And I think a lot of the people that we’ve come across, they can sit around with each other [and play] 500 songs in a row that they all know in common since they grew up with them, but when it comes time to write songs, they don’t seem to be taking many lessons from them. Which is fine. I mean, everyone’s got their own way of expressing themselves. But [Gillian has] adhered so tightly to a tradition that I think it makes her a little bit easier to receive.
The way that we’ve looked at it ourselves is to actually try and break from that tradition, lyrically and in the themes that we’re tackling and the imagery we’re evoking, even as the instrumentation and some of the aesthetics of the musical style of it all places us firmly within the fold of a tradition.
You do seem to write from your contemporary vantage points as men in your early 30s. How do you think that pairing of a sound that points back and a perspective in the present shapes the way your music is being received?
There’s an immediate benefit that we get, probably, in people’s perception of us that plays on their sense of nostalgia, their sense of tradition, their sense of familiarity. On the surface, what we’re doing becomes very accessible because of all those things. We’ve not been accused of inventing a new sound, for example, or credited with it, to say it the other way. Aesthetically it seems to fall in line with a tradition.

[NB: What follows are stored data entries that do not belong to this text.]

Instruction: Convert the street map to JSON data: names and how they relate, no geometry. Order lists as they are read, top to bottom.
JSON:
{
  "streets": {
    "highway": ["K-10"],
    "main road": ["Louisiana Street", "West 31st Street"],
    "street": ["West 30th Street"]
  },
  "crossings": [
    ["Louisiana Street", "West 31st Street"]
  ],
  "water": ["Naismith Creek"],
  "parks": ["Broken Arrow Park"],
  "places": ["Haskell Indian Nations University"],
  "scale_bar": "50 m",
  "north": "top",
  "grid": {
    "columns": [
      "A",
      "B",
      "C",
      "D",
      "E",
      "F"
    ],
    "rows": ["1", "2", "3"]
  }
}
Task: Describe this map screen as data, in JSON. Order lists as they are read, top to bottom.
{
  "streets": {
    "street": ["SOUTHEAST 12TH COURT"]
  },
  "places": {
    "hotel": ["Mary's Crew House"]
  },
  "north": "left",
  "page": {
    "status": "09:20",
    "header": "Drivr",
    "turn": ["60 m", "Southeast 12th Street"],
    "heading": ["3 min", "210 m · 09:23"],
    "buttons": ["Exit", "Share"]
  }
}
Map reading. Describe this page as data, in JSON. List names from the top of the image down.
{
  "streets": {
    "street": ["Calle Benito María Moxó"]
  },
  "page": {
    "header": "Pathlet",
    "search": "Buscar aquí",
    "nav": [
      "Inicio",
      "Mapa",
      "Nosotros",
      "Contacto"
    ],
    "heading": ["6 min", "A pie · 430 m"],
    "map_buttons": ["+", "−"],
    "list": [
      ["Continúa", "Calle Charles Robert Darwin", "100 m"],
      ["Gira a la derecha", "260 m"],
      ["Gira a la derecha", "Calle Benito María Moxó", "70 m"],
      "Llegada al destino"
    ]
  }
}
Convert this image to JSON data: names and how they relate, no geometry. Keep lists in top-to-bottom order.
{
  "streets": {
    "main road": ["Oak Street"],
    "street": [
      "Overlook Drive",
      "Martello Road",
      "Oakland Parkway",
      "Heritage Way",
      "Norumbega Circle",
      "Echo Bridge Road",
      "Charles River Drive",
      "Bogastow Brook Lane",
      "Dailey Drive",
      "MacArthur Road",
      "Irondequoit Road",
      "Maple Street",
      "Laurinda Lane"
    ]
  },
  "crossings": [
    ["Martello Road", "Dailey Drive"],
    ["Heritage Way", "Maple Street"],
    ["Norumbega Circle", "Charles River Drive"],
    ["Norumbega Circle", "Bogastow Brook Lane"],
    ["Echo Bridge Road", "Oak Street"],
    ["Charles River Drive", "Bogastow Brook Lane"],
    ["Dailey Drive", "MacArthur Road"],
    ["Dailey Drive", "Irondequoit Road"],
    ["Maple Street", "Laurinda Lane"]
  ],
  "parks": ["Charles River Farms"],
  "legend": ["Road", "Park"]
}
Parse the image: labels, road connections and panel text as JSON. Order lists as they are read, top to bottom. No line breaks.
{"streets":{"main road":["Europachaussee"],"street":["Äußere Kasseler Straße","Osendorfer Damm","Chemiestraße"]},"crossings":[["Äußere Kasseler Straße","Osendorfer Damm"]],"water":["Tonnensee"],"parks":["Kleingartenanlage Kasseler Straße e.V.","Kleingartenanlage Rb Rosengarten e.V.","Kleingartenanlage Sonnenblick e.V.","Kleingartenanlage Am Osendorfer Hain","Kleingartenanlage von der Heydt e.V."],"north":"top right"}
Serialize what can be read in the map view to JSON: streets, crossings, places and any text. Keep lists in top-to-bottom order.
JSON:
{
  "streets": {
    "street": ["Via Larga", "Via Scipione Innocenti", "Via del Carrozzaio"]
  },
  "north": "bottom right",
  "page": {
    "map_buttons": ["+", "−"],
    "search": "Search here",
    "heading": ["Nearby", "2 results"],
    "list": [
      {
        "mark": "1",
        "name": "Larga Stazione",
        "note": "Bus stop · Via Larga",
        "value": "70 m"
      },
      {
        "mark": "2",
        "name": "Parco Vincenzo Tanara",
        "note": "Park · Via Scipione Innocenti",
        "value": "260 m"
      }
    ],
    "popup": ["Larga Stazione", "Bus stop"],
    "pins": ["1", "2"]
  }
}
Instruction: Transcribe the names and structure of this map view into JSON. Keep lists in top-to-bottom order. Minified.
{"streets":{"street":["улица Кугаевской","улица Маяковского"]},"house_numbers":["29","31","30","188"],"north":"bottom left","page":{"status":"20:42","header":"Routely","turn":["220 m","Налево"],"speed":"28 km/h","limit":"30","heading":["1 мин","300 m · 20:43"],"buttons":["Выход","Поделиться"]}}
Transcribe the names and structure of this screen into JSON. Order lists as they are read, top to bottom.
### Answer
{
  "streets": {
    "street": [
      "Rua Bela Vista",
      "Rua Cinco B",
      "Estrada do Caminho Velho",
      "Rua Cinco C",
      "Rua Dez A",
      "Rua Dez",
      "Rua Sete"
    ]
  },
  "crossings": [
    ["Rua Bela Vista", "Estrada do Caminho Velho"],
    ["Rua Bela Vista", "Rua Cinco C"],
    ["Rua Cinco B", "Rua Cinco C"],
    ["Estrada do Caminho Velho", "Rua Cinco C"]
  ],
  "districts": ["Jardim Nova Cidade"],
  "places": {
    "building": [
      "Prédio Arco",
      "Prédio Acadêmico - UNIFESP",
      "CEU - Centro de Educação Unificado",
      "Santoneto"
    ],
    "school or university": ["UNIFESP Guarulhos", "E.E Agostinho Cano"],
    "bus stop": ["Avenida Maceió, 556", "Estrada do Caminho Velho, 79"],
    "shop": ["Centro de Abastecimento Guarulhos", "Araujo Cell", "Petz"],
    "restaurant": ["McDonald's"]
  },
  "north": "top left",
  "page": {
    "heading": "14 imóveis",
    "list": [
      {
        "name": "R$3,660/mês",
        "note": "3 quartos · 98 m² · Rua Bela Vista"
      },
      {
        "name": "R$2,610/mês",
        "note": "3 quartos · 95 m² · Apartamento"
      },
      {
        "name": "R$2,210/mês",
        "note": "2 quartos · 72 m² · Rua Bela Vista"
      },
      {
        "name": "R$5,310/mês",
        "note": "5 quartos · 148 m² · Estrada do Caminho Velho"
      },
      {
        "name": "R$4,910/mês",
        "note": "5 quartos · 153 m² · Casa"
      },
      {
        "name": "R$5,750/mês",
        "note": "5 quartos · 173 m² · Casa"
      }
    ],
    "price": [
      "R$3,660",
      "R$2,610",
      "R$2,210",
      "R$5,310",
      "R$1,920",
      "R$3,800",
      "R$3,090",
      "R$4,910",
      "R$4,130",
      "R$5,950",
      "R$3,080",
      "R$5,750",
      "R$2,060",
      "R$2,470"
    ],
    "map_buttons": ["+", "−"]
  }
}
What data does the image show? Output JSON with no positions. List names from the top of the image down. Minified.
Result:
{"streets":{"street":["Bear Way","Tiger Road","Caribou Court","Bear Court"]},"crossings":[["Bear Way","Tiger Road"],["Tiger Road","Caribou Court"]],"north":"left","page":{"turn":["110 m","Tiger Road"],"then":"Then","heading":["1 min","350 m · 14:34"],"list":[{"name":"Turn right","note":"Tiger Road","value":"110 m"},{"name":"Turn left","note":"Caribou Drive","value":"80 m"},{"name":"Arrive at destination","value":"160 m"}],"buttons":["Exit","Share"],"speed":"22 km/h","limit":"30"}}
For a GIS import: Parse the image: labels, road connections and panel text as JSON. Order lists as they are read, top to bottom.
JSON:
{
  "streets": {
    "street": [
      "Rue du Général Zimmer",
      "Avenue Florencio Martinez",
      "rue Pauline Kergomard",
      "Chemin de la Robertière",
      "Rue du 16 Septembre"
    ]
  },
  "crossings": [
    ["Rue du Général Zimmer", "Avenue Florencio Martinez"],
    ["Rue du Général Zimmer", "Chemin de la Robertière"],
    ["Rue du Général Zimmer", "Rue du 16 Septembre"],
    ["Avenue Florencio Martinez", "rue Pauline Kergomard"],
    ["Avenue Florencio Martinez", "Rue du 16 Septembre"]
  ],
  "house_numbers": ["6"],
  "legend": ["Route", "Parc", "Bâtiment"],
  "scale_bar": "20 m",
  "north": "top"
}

The downside of it is nobody’s gonna clamor over you like you’ve invented something new, but the upside is you get to have your own take on something that’s already firmly entrenched in our collective identity. Those sounds and this tradition run deep, and if we can extend it into a contemporary setting by speaking honestly from our own perspectives in 2013 as 31-year-old men, then I guess I think that’s an important job. Or at least it’s one that’s fulfilling to me.